Let's say gangster at some point is at the side street, and at some point he will be located at the middle vertex. If not, he will stuck moving between two sides, and will be caught by policeman. Now assume he is at the middle vertex. WLOG it can be middle of the top side. He has to move somewhere (otherwise distance between him and police only gets smaller), and WLOG assume moving towards left side street (hence needs to cover 1 unit of distance). Hence it means that the policeman needs to be both at least (2+e) units away from both left and top sides, which is impossible.
P.S: First math problem attempted 8 years after finishing my math olympiad career :P btw, I am "Erken" on AoPS.
I belive that the following text is a solution of this problem.
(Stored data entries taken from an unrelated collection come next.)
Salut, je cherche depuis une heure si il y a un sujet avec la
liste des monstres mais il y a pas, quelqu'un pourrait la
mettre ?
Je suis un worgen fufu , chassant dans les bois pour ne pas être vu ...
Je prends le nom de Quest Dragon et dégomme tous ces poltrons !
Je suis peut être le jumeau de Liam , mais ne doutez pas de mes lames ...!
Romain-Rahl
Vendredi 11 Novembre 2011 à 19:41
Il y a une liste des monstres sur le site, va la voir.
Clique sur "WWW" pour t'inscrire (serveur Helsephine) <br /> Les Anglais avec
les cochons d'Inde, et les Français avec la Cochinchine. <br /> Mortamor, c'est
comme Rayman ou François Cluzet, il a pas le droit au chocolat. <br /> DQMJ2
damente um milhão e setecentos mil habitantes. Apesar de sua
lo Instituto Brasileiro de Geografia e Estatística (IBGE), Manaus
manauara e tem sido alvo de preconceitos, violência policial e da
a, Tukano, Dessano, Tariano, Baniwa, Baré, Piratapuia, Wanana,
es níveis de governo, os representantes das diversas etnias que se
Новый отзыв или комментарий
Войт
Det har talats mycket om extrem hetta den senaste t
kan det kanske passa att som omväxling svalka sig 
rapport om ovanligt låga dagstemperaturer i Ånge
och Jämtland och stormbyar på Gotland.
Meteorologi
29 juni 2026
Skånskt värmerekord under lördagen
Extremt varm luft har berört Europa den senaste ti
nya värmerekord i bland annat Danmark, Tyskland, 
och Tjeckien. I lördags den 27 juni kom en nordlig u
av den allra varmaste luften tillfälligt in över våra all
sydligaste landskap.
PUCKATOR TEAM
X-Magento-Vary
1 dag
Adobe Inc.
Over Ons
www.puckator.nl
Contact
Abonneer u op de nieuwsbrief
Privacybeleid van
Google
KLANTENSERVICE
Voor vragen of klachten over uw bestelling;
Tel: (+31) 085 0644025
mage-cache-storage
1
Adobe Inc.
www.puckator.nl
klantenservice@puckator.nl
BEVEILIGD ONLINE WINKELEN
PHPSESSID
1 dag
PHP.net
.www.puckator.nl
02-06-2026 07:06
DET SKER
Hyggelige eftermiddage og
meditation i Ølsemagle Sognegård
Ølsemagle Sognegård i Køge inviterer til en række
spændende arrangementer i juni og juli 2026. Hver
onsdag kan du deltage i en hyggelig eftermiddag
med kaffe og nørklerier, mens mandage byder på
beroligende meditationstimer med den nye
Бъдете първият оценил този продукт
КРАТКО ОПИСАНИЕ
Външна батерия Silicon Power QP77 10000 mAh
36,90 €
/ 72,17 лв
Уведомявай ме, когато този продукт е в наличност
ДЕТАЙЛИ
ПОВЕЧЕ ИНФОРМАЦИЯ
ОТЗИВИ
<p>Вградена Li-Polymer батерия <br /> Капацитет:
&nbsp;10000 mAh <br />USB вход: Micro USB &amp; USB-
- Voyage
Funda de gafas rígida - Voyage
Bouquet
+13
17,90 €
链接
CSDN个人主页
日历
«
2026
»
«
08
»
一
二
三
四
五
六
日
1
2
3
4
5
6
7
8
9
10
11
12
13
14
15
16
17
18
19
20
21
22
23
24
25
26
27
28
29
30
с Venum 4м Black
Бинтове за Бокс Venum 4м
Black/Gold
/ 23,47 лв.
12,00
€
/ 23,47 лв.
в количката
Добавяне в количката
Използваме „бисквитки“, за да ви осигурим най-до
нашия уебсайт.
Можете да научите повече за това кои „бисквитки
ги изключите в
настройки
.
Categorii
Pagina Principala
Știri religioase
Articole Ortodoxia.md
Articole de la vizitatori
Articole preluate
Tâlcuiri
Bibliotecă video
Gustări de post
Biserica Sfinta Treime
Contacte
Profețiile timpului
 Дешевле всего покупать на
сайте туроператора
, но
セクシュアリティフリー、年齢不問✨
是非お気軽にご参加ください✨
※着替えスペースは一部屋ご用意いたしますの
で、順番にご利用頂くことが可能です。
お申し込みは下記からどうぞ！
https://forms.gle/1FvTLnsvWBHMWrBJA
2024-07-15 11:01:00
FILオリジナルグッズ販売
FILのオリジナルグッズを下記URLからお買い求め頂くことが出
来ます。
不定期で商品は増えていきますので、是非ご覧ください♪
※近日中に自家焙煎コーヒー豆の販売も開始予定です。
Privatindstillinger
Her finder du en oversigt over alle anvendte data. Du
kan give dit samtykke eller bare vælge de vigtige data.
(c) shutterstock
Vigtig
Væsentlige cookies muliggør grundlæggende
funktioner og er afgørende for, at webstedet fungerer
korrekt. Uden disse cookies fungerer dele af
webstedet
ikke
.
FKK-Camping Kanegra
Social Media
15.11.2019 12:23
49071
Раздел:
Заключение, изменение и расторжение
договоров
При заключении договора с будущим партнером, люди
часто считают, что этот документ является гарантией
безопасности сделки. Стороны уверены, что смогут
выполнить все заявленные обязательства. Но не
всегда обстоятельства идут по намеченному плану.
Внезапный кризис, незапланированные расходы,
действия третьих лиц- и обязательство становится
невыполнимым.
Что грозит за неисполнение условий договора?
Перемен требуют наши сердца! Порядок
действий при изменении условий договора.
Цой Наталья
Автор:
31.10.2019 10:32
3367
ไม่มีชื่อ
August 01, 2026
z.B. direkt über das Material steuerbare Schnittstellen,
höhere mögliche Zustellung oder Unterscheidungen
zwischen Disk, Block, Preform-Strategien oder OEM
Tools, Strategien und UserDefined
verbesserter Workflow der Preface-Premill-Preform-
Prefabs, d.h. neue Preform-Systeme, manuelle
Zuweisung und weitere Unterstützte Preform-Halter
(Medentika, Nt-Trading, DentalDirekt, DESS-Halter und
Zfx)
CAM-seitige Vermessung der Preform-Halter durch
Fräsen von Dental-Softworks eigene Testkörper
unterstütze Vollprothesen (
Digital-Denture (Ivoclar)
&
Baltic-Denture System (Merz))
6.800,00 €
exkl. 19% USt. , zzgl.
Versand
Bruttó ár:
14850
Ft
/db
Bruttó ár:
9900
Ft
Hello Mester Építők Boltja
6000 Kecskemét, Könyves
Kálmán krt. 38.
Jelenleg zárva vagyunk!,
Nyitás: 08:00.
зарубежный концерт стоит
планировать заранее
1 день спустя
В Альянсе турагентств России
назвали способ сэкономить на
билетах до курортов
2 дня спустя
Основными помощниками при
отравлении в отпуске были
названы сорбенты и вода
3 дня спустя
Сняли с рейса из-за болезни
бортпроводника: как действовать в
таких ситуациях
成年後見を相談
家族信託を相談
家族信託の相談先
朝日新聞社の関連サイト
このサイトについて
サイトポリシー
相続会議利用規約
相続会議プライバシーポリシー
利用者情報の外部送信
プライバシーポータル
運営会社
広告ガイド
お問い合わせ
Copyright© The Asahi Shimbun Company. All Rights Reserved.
If someone find a mistake, it will be good (and bad, simultaneously).
So, let the square be $ABCD$ (clockwise), the midpoints of $AB$, $BC$, $CD$, $DA$ are $K$, $L$, $M$, $N$, respectevly, $O=KM\cap LN$. Let's ask the policeman use the following strategy: $$ \ldots ONAKOKBLOLCMOMDNONA \ldots, $$ i.e he goes clockwise around the square, runs in to check the center each time he reaches the midpoint of a side, then returns to the same midpoint and continues going clockwise.
First of all, we can observe that the gangster will never be at the point $O$. In fact, to get from perimeter to $O$ and back to perimeter takes 2 minutes but the policeman visits $O$ every $\frac{4}{2.1}<2$ minutes.
So, let us consider the set of points where can be the gangster every time the policeman visits $O$. If the policeman went $ONAKO$ then the gangster can be on the interval from point $X$ to point $Y$, where $X$ lies on $KB$ and $XB=\frac{1}{2.1}$ and $Y$ lies on $DN$ and $YD=\frac{2}{2.1}$. In fact, gangster can appear on $AB$ only when the policeman left $K$, and can appear on $AD$ only when the policeman left $A$.
By the next visit of $O$, point $X$ shifted by 2 clockwise and point $Y$ can shifted less then by $\frac{4}{2.1}<2$. So, the legth of the interval decreases every time by $2-\frac{4}{2.1}>0$ and sooner or later the length will become negative, which is impossible.